By Justin M. Palk, The Frederick News-Post, Md.

Jun. 30–The U.S. Senate is considering legislation aimed at improving oversight of laboratories that handle dangerous pathogens such as Ebola, smallpox and anthrax.

The Select Agent Program and Biosafety Program Improvement Act of 2008, introduced by Senators Richard Burr, R-N.C., and Edward Kennedy, D-Mass., would reauthorize the Select Agent Program, which expired in late 2007.

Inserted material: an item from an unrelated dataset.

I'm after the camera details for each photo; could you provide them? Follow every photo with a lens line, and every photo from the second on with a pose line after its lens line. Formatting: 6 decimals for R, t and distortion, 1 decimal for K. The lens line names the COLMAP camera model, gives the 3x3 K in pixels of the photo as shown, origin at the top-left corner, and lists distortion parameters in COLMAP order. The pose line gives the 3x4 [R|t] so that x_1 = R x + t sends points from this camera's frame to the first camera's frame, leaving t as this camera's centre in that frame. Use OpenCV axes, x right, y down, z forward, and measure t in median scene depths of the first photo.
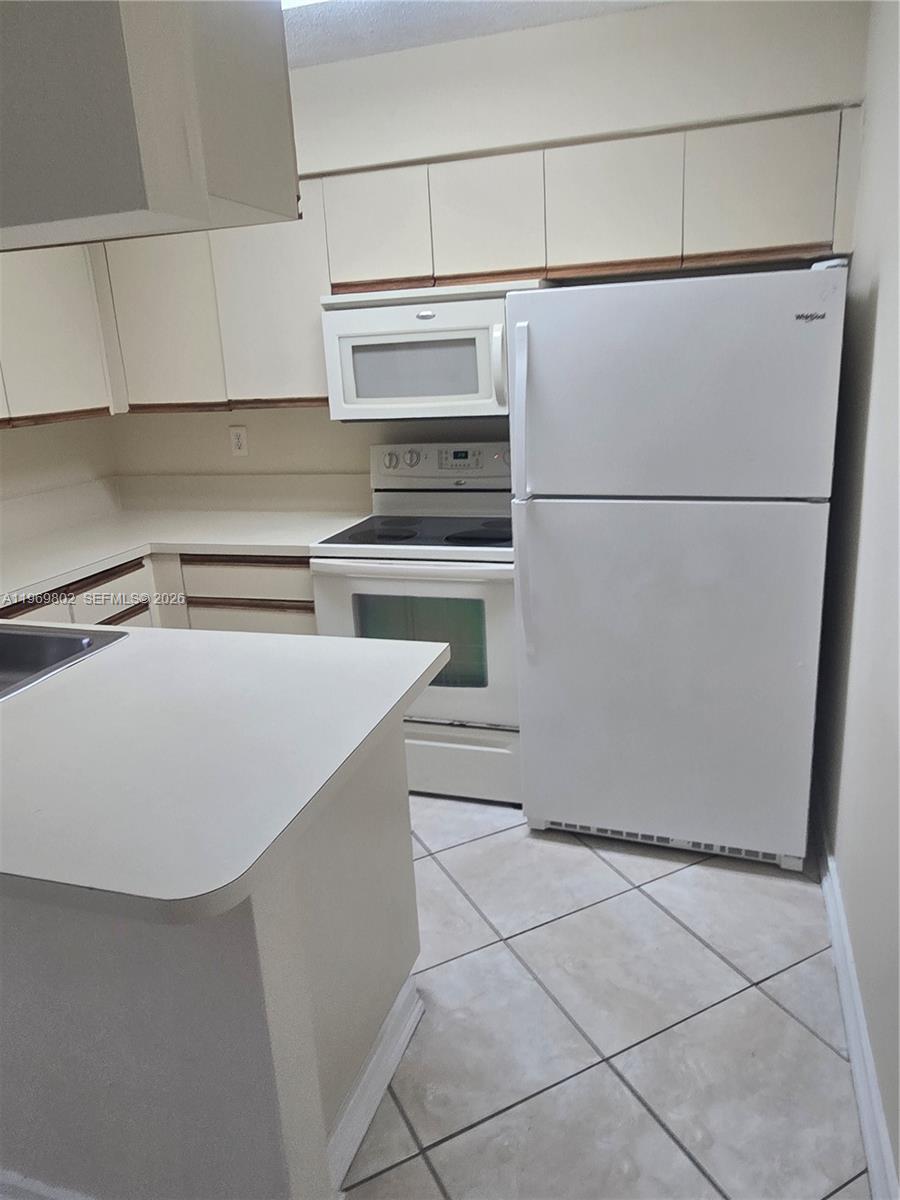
lens RADIAL K [[822.7, 0, 452.3], [0, 822.7, 579.7], [0, 0, 1]] dist [0.029267, 0.000980]
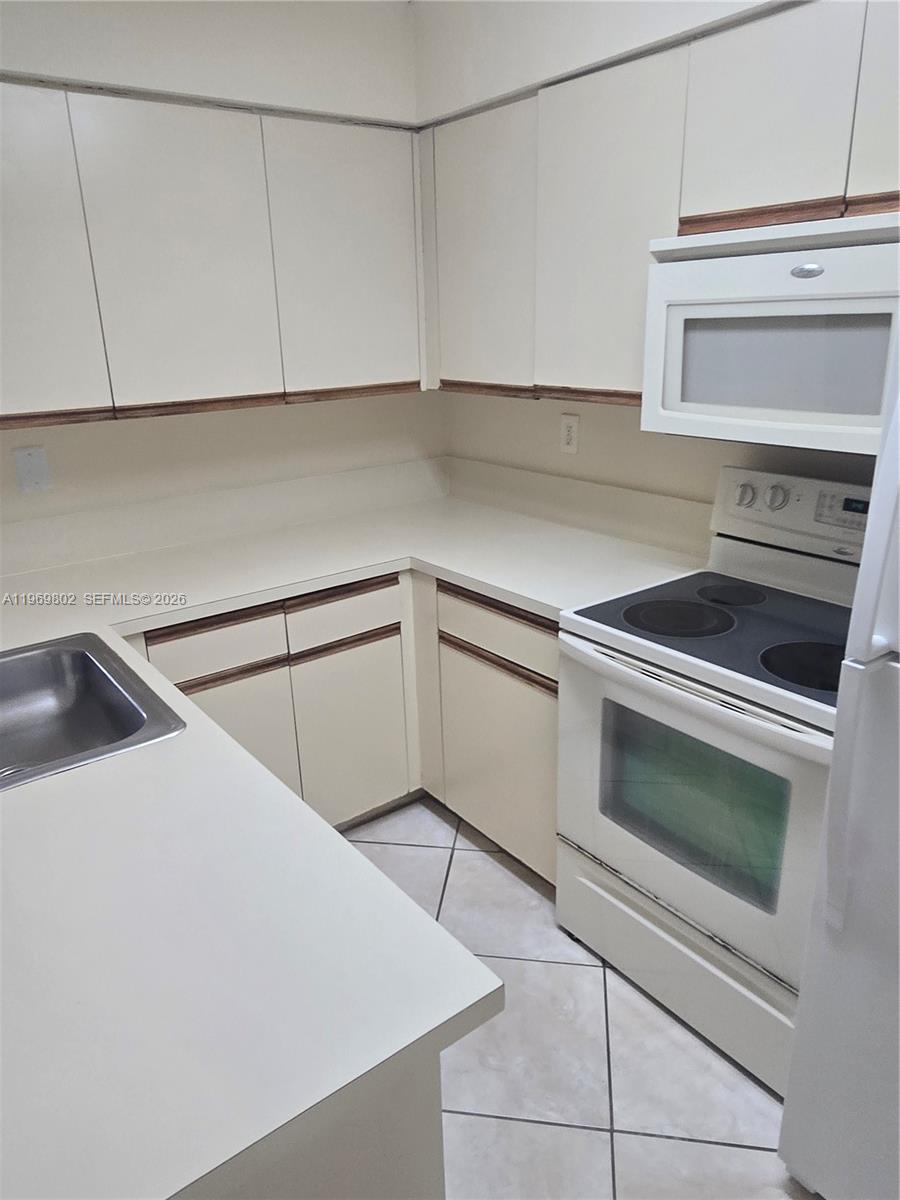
lens RADIAL K [[817.4, 0, 450.0], [0, 817.4, 600.0], [0, 0, 1]] dist [0.014994, -0.001455]
pose [[0.815960, 0.218489, -0.535231, 0.107146], [-0.168933, 0.975535, 0.140690, -0.122174], [0.552875, -0.024379, 0.832907, 0.345188]]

Administered by the Centers for Disease Control and Prevention and the U.S. Department of Agriculture’s Animal and Plant Health Inspection Service, the program regulates the possession, use and transfer of more than 70 agents and toxins that could pose a threat to public health and safety. The CDC supports the program’s reauthorization and will work with the committee, but has no specific comment on the legislation at this time, said Von Roebuck, a CDC spokesman.

The U.S. Army Medical Research Institute of Infectious Diseases at Fort Detrick works with select agents, but through a spokeswoman, USAMRIID declined to comment about either its experience with the program to date or the new legislation.

The new legislation would require a number of studies, including a National Academy of Sciences review of whether the Select Agent Program has made the country safer, and what effect it has had on international scientific collaboration. It would also require the secretaries of Health and Human Services, Defense and Homeland Security to study whether the nation’s lab infrastructure is sufficient for biodefense research, how to best share lab space and information across the biodefense and infectious diseases research communities, and how to improve training for lab personnel.

The new legislation would also allow the federal government to share information on individuals and labs certified to handle select agents with state health officials, so long as they had laws in place prohibiting the further release of that information.

The legislation has been assigned to the Senate Committee on Health, Education, Labor and Pensions, which Kennedy chairs.